Perhaps there are other circumstances that are causing a reduction in your supply at this time and confusing the issue.

Around the age of six months many babies begin eating solid foods. Have you added solids to your daughter's diet? If so, she may be nursing less often. This, of course, will cause a decrease in your milk supply. It is important to remember that breastmilk is the priority during your baby's first year of life. Breastfeed before offering your little one small amounts of solid foods.

Perhaps your baby is fussy at the breast and you are interpreting this as a reduced milk supply. Some babies may seem irritable at the breast when nursed immediately following vigorous exercise, though this is not always the case. It has been found that lactic acid levels in breastmilk may increase following 30 minutes of aerobic activity, giving a bitter, sour taste to the normally sweet breastmilk. If your baby seems unhappy at your breast following exercise, nurse immediately prior to working out, wait an hour after exercise to breastfeed, express a bit of milk before offering your baby the breast, and gently rinse any perspiration from your breasts.

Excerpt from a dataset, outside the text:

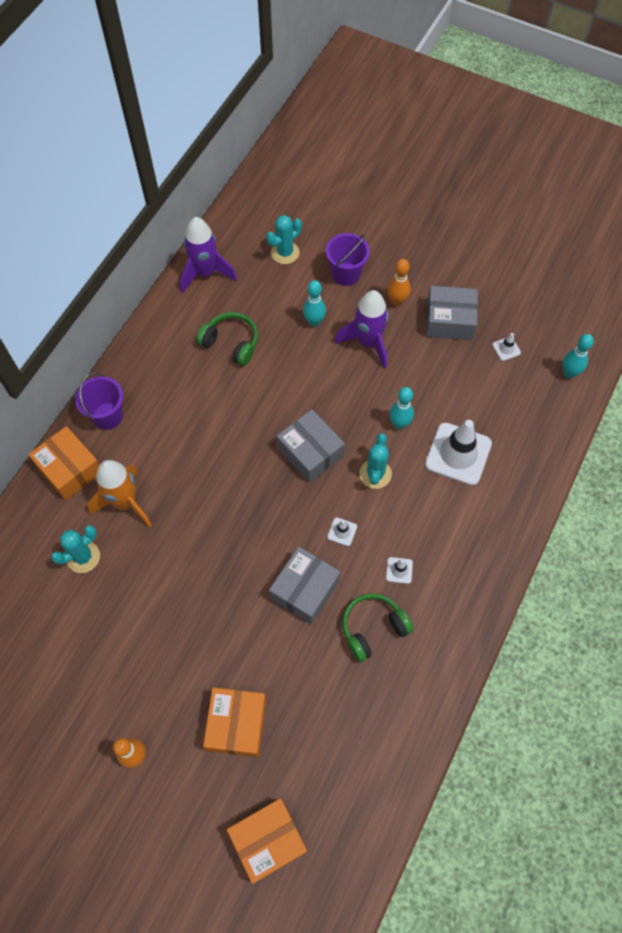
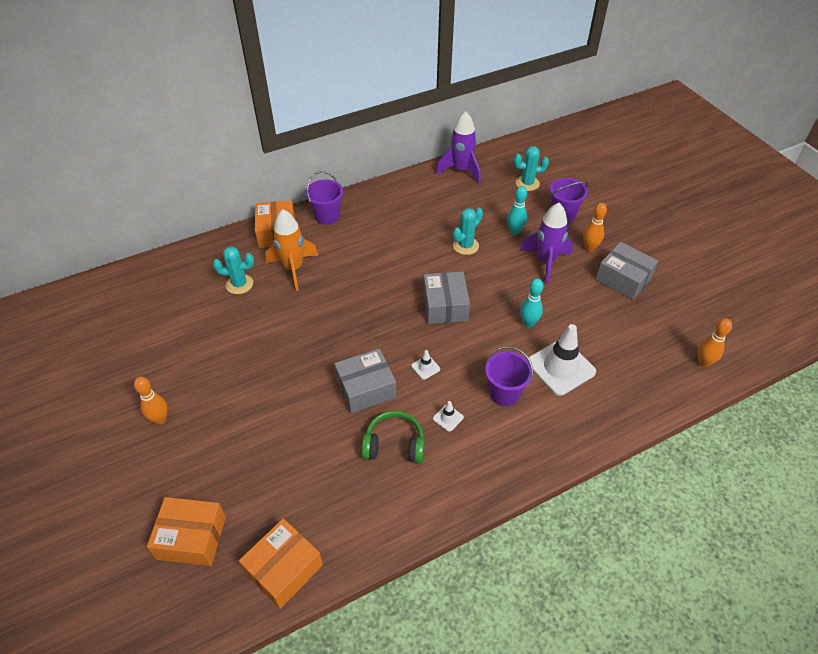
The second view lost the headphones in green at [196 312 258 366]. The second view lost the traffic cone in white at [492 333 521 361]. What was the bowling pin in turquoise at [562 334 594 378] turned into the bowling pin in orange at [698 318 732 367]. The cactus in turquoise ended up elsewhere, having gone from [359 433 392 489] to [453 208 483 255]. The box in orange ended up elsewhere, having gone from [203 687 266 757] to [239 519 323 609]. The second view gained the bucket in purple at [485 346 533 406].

In many cultures -- both past and present -- nursing moms would get plenty of exercise as part of their daily work/activities. It is doubtful that they experienced milk supply reduction or it could have resulted in dire consequences, as mothers' milk was often the sole form of nutrition. I have no doubt that a woman's body, though often unaccustomed to vigorous activity on a daily basis, can supply her baby with all the nutrition he or she needs while she continues a program of moderate exercise. My best wishes in mothering!